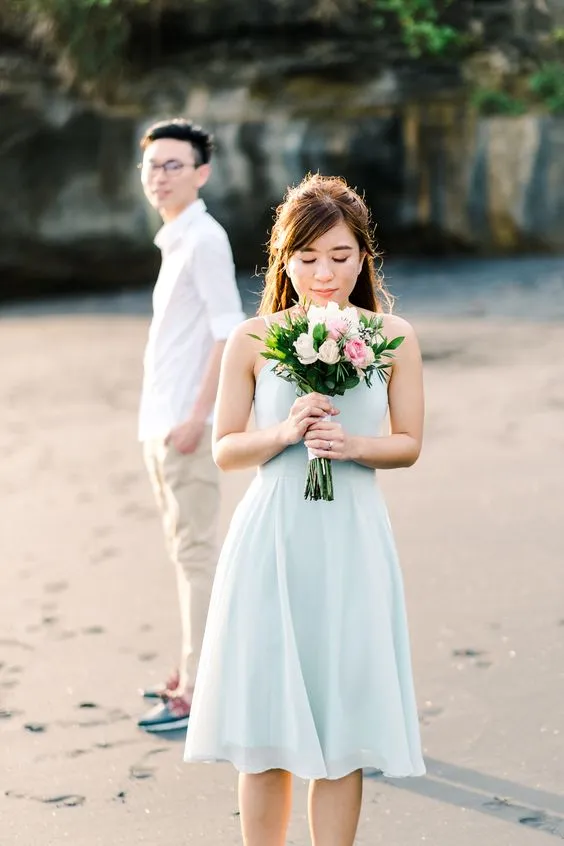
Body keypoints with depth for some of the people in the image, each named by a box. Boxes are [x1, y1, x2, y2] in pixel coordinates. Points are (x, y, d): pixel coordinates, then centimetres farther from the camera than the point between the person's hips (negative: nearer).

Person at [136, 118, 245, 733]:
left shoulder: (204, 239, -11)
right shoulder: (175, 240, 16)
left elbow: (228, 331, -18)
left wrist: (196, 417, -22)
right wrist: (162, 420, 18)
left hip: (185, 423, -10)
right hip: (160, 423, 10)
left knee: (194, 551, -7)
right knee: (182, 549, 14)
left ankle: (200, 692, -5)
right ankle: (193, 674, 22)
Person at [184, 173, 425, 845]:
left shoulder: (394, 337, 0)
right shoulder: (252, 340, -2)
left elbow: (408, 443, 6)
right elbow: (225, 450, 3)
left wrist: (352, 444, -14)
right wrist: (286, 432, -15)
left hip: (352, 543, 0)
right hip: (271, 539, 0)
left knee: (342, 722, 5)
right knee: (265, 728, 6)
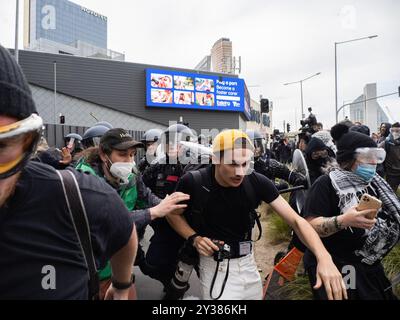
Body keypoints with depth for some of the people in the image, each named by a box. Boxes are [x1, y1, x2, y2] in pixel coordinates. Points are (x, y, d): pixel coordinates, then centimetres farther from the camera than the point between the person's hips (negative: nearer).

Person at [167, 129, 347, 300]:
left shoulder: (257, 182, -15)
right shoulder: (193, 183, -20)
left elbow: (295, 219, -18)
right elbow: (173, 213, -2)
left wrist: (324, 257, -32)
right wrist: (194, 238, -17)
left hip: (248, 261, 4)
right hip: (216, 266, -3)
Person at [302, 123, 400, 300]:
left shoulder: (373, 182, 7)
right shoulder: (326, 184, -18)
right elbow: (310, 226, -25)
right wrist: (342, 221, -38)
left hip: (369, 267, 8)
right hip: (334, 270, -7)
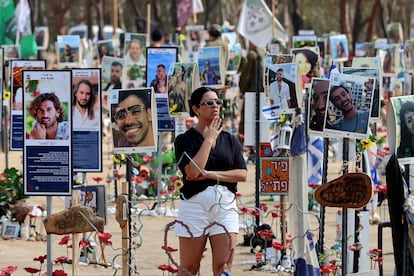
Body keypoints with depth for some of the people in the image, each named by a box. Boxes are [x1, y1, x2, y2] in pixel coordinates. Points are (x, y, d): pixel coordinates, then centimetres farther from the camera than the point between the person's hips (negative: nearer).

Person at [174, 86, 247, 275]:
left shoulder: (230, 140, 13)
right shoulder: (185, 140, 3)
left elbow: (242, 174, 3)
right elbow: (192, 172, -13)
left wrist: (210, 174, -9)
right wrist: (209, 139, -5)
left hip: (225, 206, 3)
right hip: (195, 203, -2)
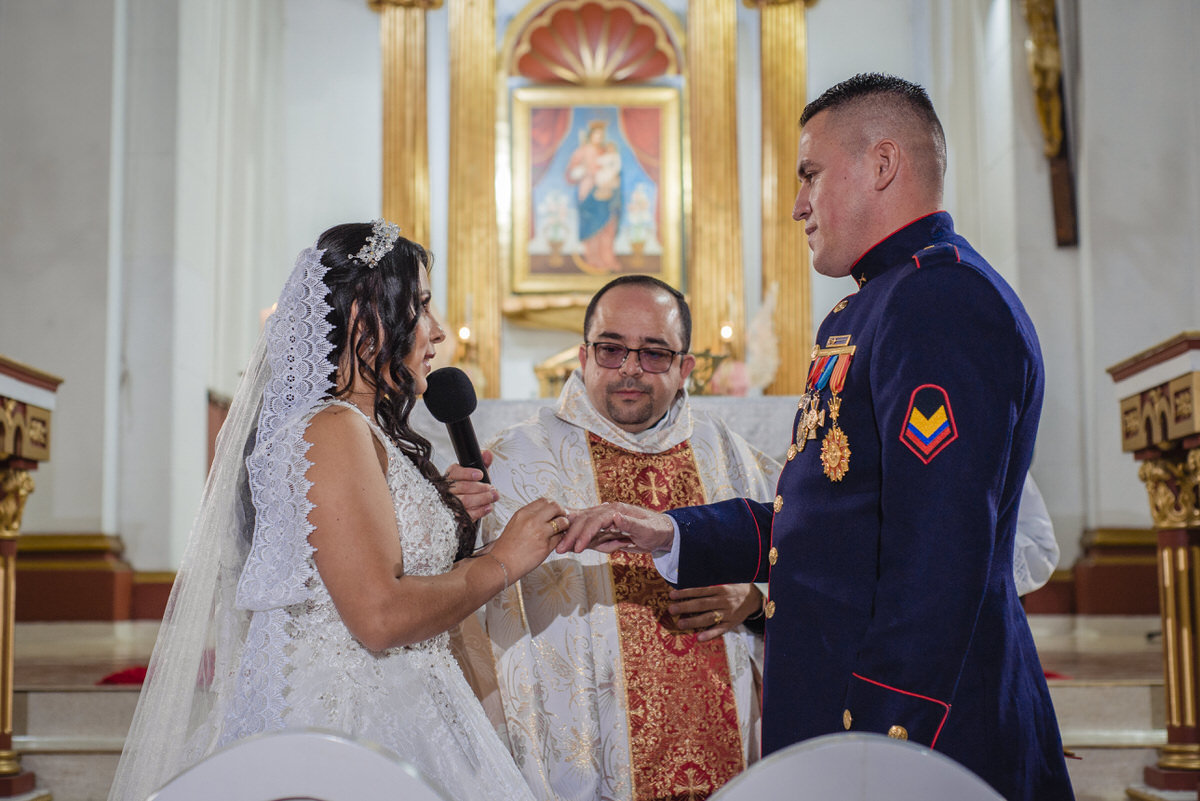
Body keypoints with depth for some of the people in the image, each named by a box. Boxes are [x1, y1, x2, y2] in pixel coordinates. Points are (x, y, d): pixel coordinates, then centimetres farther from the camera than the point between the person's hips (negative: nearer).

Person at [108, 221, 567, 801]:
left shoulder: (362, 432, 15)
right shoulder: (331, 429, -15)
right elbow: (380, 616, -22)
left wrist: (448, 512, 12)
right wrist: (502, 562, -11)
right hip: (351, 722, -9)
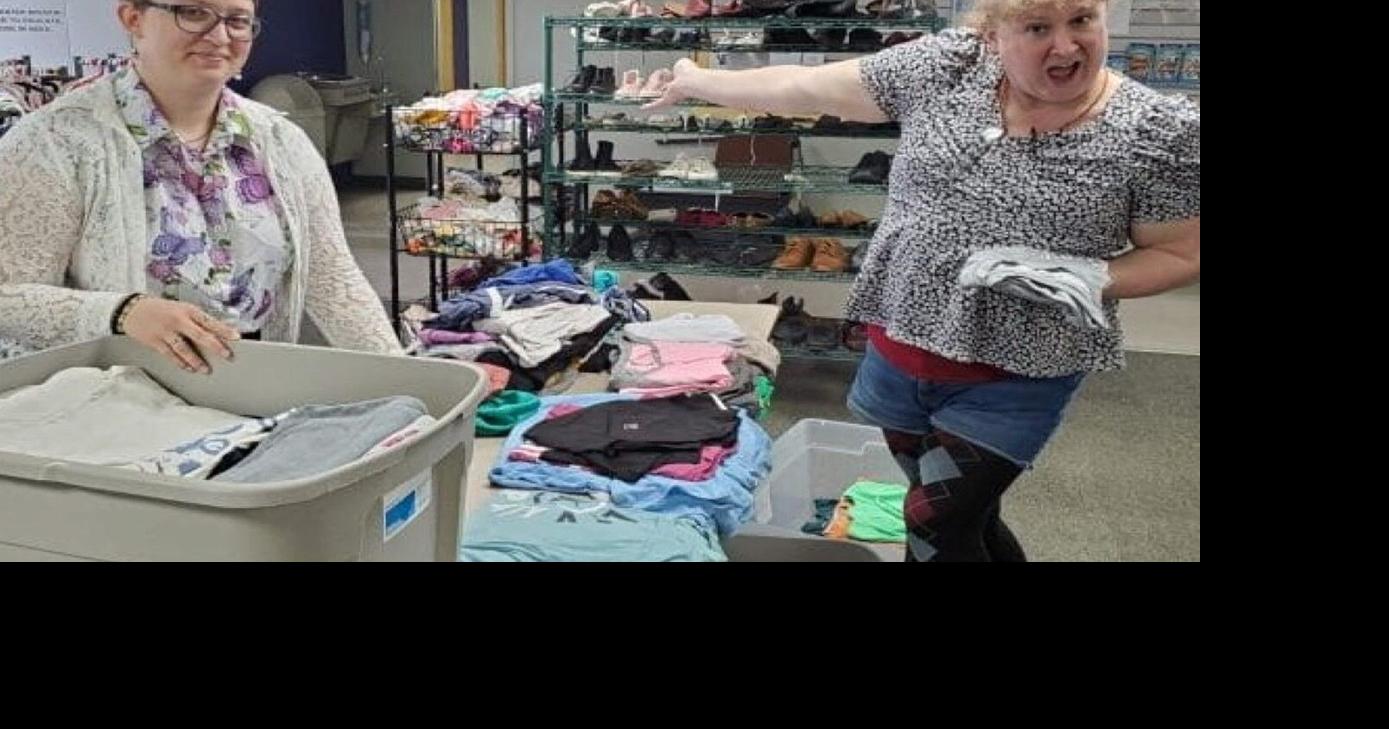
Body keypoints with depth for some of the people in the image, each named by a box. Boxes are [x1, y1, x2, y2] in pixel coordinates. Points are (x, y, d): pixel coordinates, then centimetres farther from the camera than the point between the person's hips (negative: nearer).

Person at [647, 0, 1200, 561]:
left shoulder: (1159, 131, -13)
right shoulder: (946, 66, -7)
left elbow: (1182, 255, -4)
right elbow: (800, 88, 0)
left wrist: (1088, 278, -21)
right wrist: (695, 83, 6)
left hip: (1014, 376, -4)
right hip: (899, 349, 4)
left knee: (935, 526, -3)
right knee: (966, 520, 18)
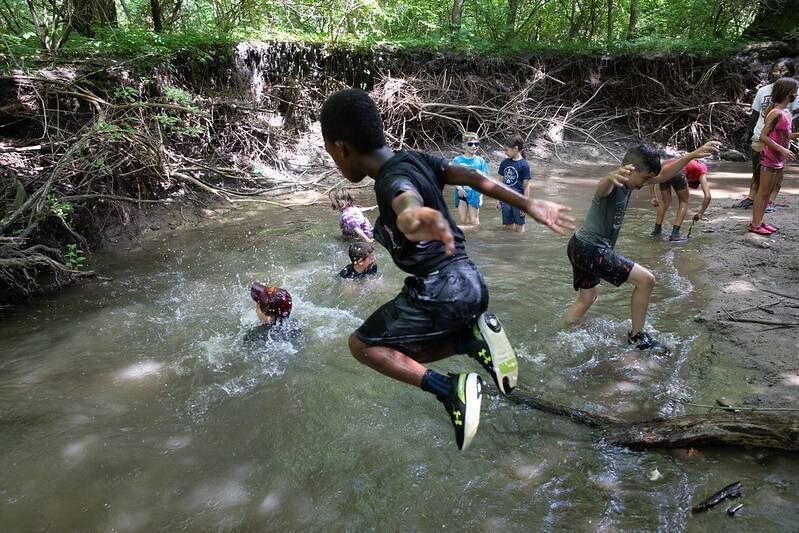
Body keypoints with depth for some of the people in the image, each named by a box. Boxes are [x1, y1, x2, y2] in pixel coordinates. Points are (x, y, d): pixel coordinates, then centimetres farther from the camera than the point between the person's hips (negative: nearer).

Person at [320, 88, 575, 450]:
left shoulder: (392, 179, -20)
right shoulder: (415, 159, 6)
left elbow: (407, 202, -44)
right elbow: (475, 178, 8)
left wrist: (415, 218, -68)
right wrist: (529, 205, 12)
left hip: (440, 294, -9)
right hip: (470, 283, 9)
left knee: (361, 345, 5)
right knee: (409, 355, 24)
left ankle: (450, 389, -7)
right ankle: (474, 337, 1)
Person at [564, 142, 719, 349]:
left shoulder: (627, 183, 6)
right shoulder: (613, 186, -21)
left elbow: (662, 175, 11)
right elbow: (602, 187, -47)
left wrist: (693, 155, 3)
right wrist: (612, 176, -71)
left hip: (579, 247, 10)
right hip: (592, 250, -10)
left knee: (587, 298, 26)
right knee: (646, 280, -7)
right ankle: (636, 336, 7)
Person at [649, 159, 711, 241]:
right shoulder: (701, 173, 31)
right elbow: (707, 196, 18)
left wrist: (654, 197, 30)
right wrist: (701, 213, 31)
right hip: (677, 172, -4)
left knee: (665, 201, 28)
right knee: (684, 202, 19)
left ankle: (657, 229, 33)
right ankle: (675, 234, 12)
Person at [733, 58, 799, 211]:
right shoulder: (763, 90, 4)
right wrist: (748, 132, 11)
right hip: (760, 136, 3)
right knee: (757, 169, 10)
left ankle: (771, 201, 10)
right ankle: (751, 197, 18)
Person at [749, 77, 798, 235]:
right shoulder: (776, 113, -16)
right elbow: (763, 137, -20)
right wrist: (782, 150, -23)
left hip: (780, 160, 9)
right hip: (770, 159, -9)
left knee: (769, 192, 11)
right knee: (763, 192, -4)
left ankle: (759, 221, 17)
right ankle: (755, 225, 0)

ASSIGNMENT: The whole listing above needs to be copied exactly; please keep the pictures out.

ANSWER FOR THE TASK:
Body keypoints with depth for some of the people in the image, each named by a box. Boxes are [x1, y1, x2, y2] in pixel coordinates. Points are (x, y, d): pixel coordinates, then centimetres farther from the camera than the point between the person's hips (negative: nearer).

Person at [136, 118, 245, 733]:
left shoulder: (204, 239, -11)
right shoulder: (175, 240, 16)
left elbow: (228, 331, -18)
left wrist: (196, 417, -22)
right wrist: (162, 420, 18)
left hip: (185, 423, -10)
right hip: (160, 423, 10)
left knee: (194, 551, -7)
right knee: (182, 549, 14)
left ankle: (200, 692, -5)
right ankle: (193, 674, 22)
Person at [184, 173, 425, 845]:
left shoulder: (394, 337, 0)
right shoulder: (252, 340, -2)
left elbow: (408, 443, 6)
right elbow: (225, 450, 3)
left wrist: (352, 444, -14)
right wrist: (286, 432, -15)
left hip: (352, 543, 0)
right hip: (271, 539, 0)
left knee: (342, 722, 5)
right knee: (265, 728, 6)
Body keypoints with depth for some of the people in the image, each named by a box. Boxes are [x1, y1, x2, y2] in pixel coordinates. Points are (x, y, d): pixel coordinates, then centimetres farther from the camera than the point between the person's hips (negative: nearer).

Person at [167, 129, 347, 300]:
left shoulder: (257, 182, -15)
right shoulder: (193, 183, -20)
left elbow: (295, 219, -18)
right elbow: (173, 213, -2)
left wrist: (324, 257, -32)
right wrist: (194, 238, -17)
left hip: (248, 261, 4)
right hip: (216, 266, -3)
Person at [302, 123, 400, 300]:
left shoulder: (373, 182, 7)
right shoulder: (326, 184, -18)
right elbow: (310, 226, -25)
right wrist: (342, 221, -38)
left hip: (369, 267, 8)
right hip: (334, 270, -7)
Body keypoints with depth for some of the people in the image, each named by a box. Boxes are [x1, y1, x2, y2] in pixel coordinates. Points are (x, y, d): pixel coordinates, then centimetres farther from the camera than the point between the person's hips (negative: nearer).

Person at [174, 86, 247, 275]:
left shoulder: (230, 140, 13)
right shoulder: (185, 140, 3)
left elbow: (242, 174, 3)
right elbow: (192, 172, -13)
left wrist: (210, 174, -9)
right wrist: (209, 139, -5)
left hip: (225, 206, 3)
right hip: (195, 203, -2)
Body keypoints with depth for some of the people in the image, each named by a box. Boxes are [x1, y1, x2, y2] in pixel coordinates. Points are (x, y, d): pixel coordinates, then centimetres farther from the camera than the point between the person's hips (negative: nearer).

Person at [108, 221, 567, 801]:
left shoulder: (362, 432, 15)
right shoulder: (331, 429, -15)
right elbow: (380, 616, -22)
left wrist: (448, 512, 12)
right wrist: (502, 562, -11)
right hip: (351, 722, -9)
Body keypoints with depth for some of the people in the image, each named by a box. Boxes are [x1, y1, x2, y2] in pixel coordinates. Points are (x, y, d): pixel coordinates, then centimetres farther from the camera than the point between the person's hips (negative: nearer).

Person at [647, 0, 1200, 561]:
left shoulder: (1159, 131, -13)
right shoulder: (946, 66, -7)
left elbow: (1182, 255, -4)
right elbow: (800, 88, 0)
left wrist: (1088, 278, -21)
right wrist: (695, 83, 6)
left hip: (1014, 376, -4)
right hip: (899, 349, 4)
left knee: (935, 526, -3)
right knee: (966, 520, 18)
Body keypoints with depth for some of the people in the image, each named by a box. Boxes are [x1, y1, x2, y2] in pixel coordinates. Points are (x, y, d): pixel coordinates, then centimetres farther from the camera than the point between the person's hips (negative: nearer).

Person at [320, 88, 575, 450]:
left shoulder: (392, 179, -20)
right shoulder: (415, 159, 6)
left elbow: (407, 202, -44)
right elbow: (475, 178, 8)
left wrist: (415, 218, -68)
right wrist: (529, 205, 12)
left hip: (440, 294, -9)
right hip: (470, 283, 9)
left knee: (361, 345, 5)
right knee: (409, 355, 24)
left ankle: (450, 389, -7)
right ankle: (474, 337, 1)
Person at [564, 142, 719, 349]:
left shoulder: (627, 183, 6)
right shoulder: (613, 186, -21)
left elbow: (662, 175, 11)
right elbow: (602, 187, -47)
left wrist: (693, 155, 3)
right wrist: (612, 176, -71)
left hip: (579, 247, 10)
right hip: (592, 250, -10)
left knee: (587, 298, 26)
right knee: (646, 280, -7)
right ankle: (636, 336, 7)
Person at [649, 159, 711, 241]:
right shoulder: (701, 173, 31)
right elbow: (707, 196, 18)
left wrist: (654, 197, 30)
right wrist: (701, 213, 31)
right hip: (677, 172, -4)
left knee: (665, 201, 28)
right knee: (684, 202, 19)
left ankle: (657, 229, 33)
right ankle: (675, 234, 12)
Person at [733, 58, 799, 211]:
right shoulder: (763, 90, 4)
right wrist: (748, 132, 11)
right hip: (760, 136, 3)
right knee: (757, 169, 10)
left ankle: (771, 201, 10)
right ankle: (751, 197, 18)
Person at [749, 77, 798, 235]:
right shoulder: (776, 113, -16)
right elbow: (763, 137, -20)
right wrist: (782, 150, -23)
left hip: (780, 160, 9)
right hip: (770, 159, -9)
left knee: (769, 192, 11)
right knee: (763, 192, -4)
left ankle: (759, 221, 17)
right ankle: (755, 225, 0)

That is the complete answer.